On a stand-alone basis, the factors underpinning its credit profile include a solid capital base, good asset quality, and ample liquidity. These factors are compromised by credit concentration due to its focus on the corporate sector and moderate funding risk from reliance on corporate deposits.
KEY RATING CONSIDERATIONS
Support from Mega ICBC-Taiwan to continue
The most crucial factor supporting Mega ICBC’s rating is our view that the bank will likely continue to receive financial supports from its parent, Mega ICBC-Taiwan, particularly in times of financial distress. In the past, indicators of financial support have included back-up credit facilities and a capital injection. Name sharing also means that the bank’s operations and performance tend to have a direct bearing on the group’s reputation, hence a need for integrated risk management.
We foresee a very low possibility that Mega ICBC-Taiwan will sell its stake in Mega ICBC, due to the bank’s long-term commitment as the representative of Mega ICBC Group in Thailand. It provides financial services and loans to Taiwanese businesses with domestic operations, many of which are referred by its parent and Taiwanese government agencies. The bank plays an important role in the group’s strategic expansion in Southeast Asia following the Government of Taiwan’s “New Southbound Policy”. The policy encourages Taiwanese businesses to invest and expand in Thailand and other countries in Southeast Asia, South Asia, and Australia to reduce dependency on Mainland China.
Capital to remain strong
TRIS Rating expects Mega ICBC’s capital level to remain strong over the next three years. The bank’s solid capital is an important driver for its stand-alone rating. We believe this strong capital base will help cushion potential credit losses, notably from the impacts of the Coronavirus Disease 2019 (COVID-19).
We forecast its core equity tier-1 (CET-1) ratio to fall in the range of 19%-21% in 2020-2022. This level is sufficient to uphold its current stand-alone rating. We factor in a payout ratio of around 90%, to reflect the management’s strategy to maintain high payouts. We also assume loan growth of 3%-5% in the same period.
As of end-2019, the CET-1 ratio of Mega ICBC stood at 22.4%. CET-1 made up 97% of total capital, indicating high quality of capital.
Corporate-focused business model
Mega ICBC’s business model continues to focus on wholesale banking niches targeting local Taiwanese and Thai corporate entities. The bank has increasingly offered syndicated lending with other local Thai banks to grow its corporate lending. Mega ICBC achieved satisfactory loan growth of 12% in 2019. Going forward, the bank seeks to exploit opportunities from inbound Taiwanese businesses following the Government of Taiwan’s “New Southbound Policy”.

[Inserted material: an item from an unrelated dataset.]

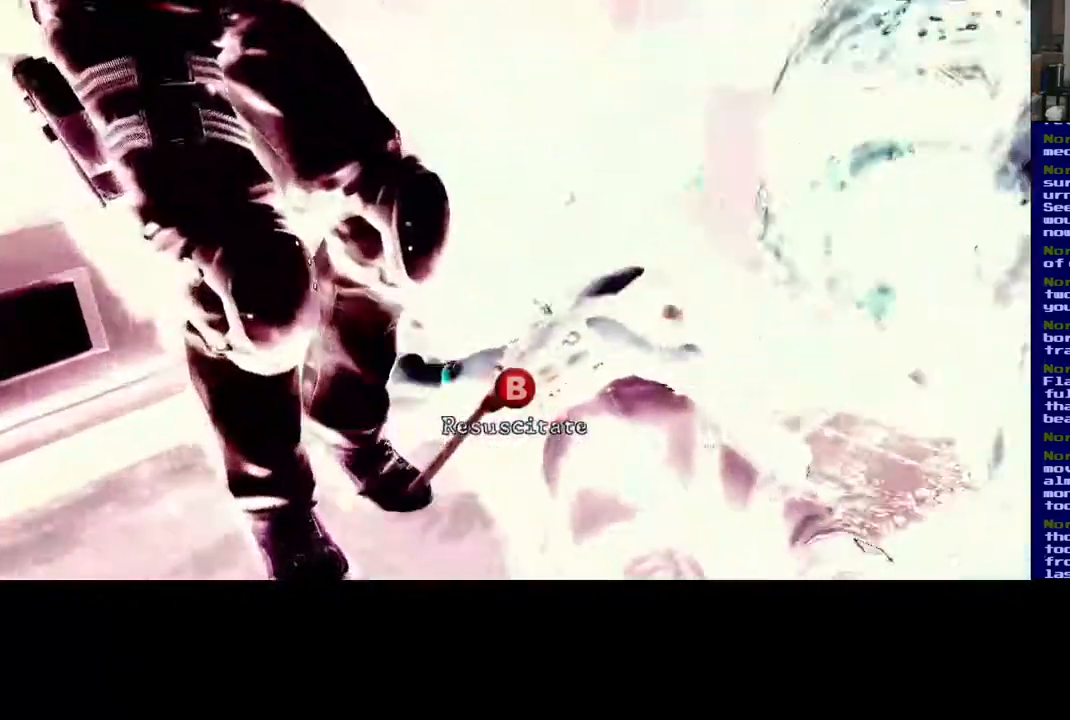
{"buttons": [], "left_stick": "center", "right_stick": "center", "events": [[133, "right_stick", "right"], [183, "right_stick", "center"], [217, "left_stick", "right"], [283, "B", "down"], [400, "left_stick", "center"], [450, "B", "up"]]}
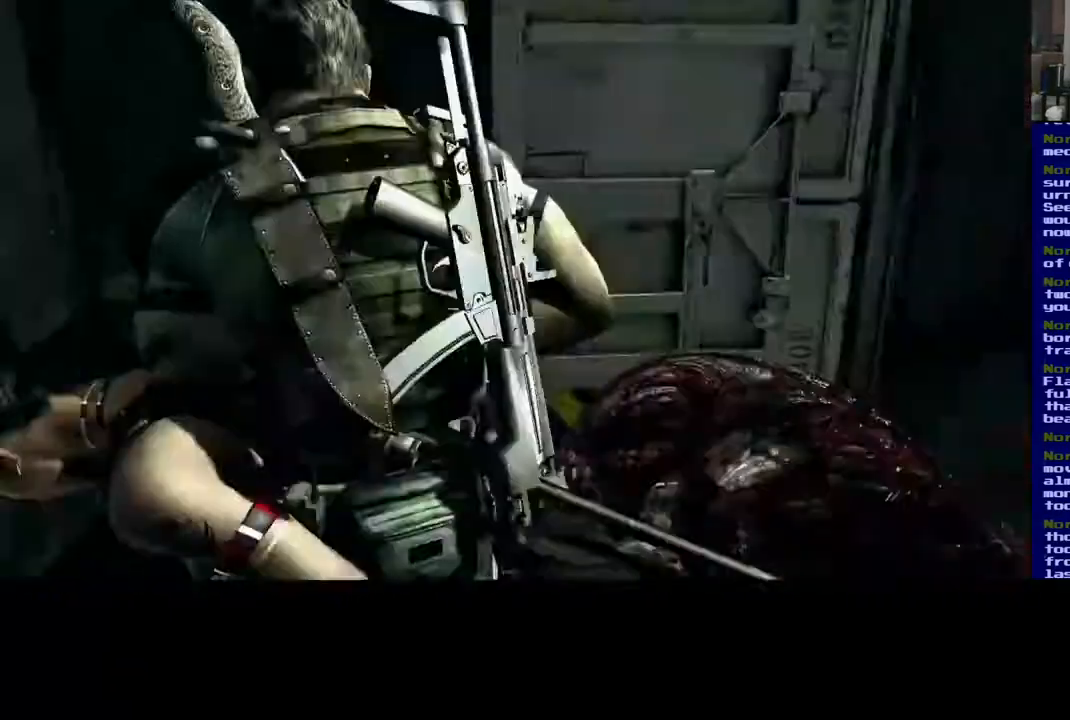
{"buttons": [], "left_stick": "center", "right_stick": "center", "events": []}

Mega ICBC’s earnings profile should remain largely unchanged over the next few years. We expect net interest income, gains from foreign exchange and modest fee income to be the key earnings drivers. Mega ICBC’s non-interest income (non-NII) comprises services related to foreign exchange, trade finance, and international remittances.
We also expect its business concentration to remain high as a consequence of its corporate-focused banking business model. Mega ICBC’s concentration risk, measured by top-20 loan exposure, remains higher than most of our rated banks.
Relatively consistent earnings
We expect Mega ICBC to be able to deliver satisfactory profitability relative to other banks, despite the economic impacts of the COVID-19 and a low interest rate environment. The bank should continue to earn decent risk-adjusted returns on its lending, given its well-defined client segments, sound credit quality, and relatively stable contribution from fee income and gains from foreign exchange.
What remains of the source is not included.